● Exercise brief: Output each line of the data below word for word, in the same order, changing no spelling, punctuation or line breaks.

- Opening Delimiter -

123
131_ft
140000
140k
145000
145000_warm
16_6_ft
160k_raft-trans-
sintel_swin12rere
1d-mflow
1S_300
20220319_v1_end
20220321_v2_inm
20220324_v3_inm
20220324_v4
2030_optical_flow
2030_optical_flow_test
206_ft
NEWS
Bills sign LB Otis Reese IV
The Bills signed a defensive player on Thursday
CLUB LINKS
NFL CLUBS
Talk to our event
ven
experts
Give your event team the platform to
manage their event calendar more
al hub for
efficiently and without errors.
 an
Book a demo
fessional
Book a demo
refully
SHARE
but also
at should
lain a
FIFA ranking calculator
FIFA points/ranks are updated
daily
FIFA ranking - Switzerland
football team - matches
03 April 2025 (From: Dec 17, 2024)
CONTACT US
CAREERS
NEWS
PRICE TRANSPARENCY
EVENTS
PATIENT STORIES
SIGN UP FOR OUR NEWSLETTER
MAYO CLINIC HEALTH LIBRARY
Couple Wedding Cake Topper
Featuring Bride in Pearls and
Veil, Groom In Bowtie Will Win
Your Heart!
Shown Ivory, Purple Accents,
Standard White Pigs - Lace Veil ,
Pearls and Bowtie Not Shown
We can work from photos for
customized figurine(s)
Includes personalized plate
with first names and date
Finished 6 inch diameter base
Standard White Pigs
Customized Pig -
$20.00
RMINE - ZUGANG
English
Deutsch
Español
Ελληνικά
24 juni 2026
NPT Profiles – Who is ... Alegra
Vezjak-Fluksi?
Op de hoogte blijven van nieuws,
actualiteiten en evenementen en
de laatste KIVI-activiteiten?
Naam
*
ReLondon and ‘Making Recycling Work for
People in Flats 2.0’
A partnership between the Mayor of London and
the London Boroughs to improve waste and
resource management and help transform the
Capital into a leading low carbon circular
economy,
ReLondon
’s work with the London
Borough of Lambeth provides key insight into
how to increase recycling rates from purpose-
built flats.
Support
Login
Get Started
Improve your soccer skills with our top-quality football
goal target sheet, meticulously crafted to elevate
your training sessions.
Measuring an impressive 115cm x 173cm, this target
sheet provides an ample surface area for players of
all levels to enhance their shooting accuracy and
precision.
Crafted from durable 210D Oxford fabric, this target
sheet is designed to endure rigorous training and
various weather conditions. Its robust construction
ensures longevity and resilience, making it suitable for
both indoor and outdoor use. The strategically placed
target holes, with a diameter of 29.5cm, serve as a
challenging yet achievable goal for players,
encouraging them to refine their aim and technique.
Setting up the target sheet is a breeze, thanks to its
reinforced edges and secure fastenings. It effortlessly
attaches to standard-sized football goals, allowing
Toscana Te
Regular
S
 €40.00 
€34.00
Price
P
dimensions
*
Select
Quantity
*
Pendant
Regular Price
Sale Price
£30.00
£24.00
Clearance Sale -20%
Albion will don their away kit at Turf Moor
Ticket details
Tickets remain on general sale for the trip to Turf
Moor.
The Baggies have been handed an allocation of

- Closing Delimiter -

● Answer box:
123
131_ft
140000
140k
145000
145000_warm
16_6_ft
160k_raft-trans-
sintel_swin12rere
1d-mflow
1S_300
20220319_v1_end
20220321_v2_inm
20220324_v3_inm
20220324_v4
2030_optical_flow
2030_optical_flow_test
206_ft
NEWS
Bills sign LB Otis Reese IV
The Bills signed a defensive player on Thursday
CLUB LINKS
NFL CLUBS
Talk to our event
ven
experts
Give your event team the platform to
manage their event calendar more
al hub for
efficiently and without errors.
 an
Book a demo
fessional
Book a demo
refully
SHARE
but also
at should
lain a
FIFA ranking calculator
FIFA points/ranks are updated
daily
FIFA ranking - Switzerland
football team - matches
03 April 2025 (From: Dec 17, 2024)
CONTACT US
CAREERS
NEWS
PRICE TRANSPARENCY
EVENTS
PATIENT STORIES
SIGN UP FOR OUR NEWSLETTER
MAYO CLINIC HEALTH LIBRARY
Couple Wedding Cake Topper
Featuring Bride in Pearls and
Veil, Groom In Bowtie Will Win
Your Heart!
Shown Ivory, Purple Accents,
Standard White Pigs - Lace Veil ,
Pearls and Bowtie Not Shown
We can work from photos for
customized figurine(s)
Includes personalized plate
with first names and date
Finished 6 inch diameter base
Standard White Pigs
Customized Pig -
$20.00
RMINE - ZUGANG
English
Deutsch
Español
Ελληνικά
24 juni 2026
NPT Profiles – Who is ... Alegra
Vezjak-Fluksi?
Op de hoogte blijven van nieuws,
actualiteiten en evenementen en
de laatste KIVI-activiteiten?
Naam
*
ReLondon and ‘Making Recycling Work for
People in Flats 2.0’
A partnership between the Mayor of London and
the London Boroughs to improve waste and
resource management and help transform the
Capital into a leading low carbon circular
economy,
ReLondon
’s work with the London
Borough of Lambeth provides key insight into
how to increase recycling rates from purpose-
built flats.
Support
Login
Get Started
Improve your soccer skills with our top-quality football
goal target sheet, meticulously crafted to elevate
your training sessions.
Measuring an impressive 115cm x 173cm, this target
sheet provides an ample surface area for players of
all levels to enhance their shooting accuracy and
precision.
Crafted from durable 210D Oxford fabric, this target
sheet is designed to endure rigorous training and
various weather conditions. Its robust construction
ensures longevity and resilience, making it suitable for
both indoor and outdoor use. The strategically placed
target holes, with a diameter of 29.5cm, serve as a
challenging yet achievable goal for players,
encouraging them to refine their aim and technique.
Setting up the target sheet is a breeze, thanks to its
reinforced edges and secure fastenings. It effortlessly
attaches to standard-sized football goals, allowing
Toscana Te
Regular
S
 €40.00 
€34.00
Price
P
dimensions
*
Select
Quantity
*
Pendant
Regular Price
Sale Price
£30.00
£24.00
Clearance Sale -20%
Albion will don their away kit at Turf Moor
Ticket details
Tickets remain on general sale for the trip to Turf
Moor.
The Baggies have been handed an allocation of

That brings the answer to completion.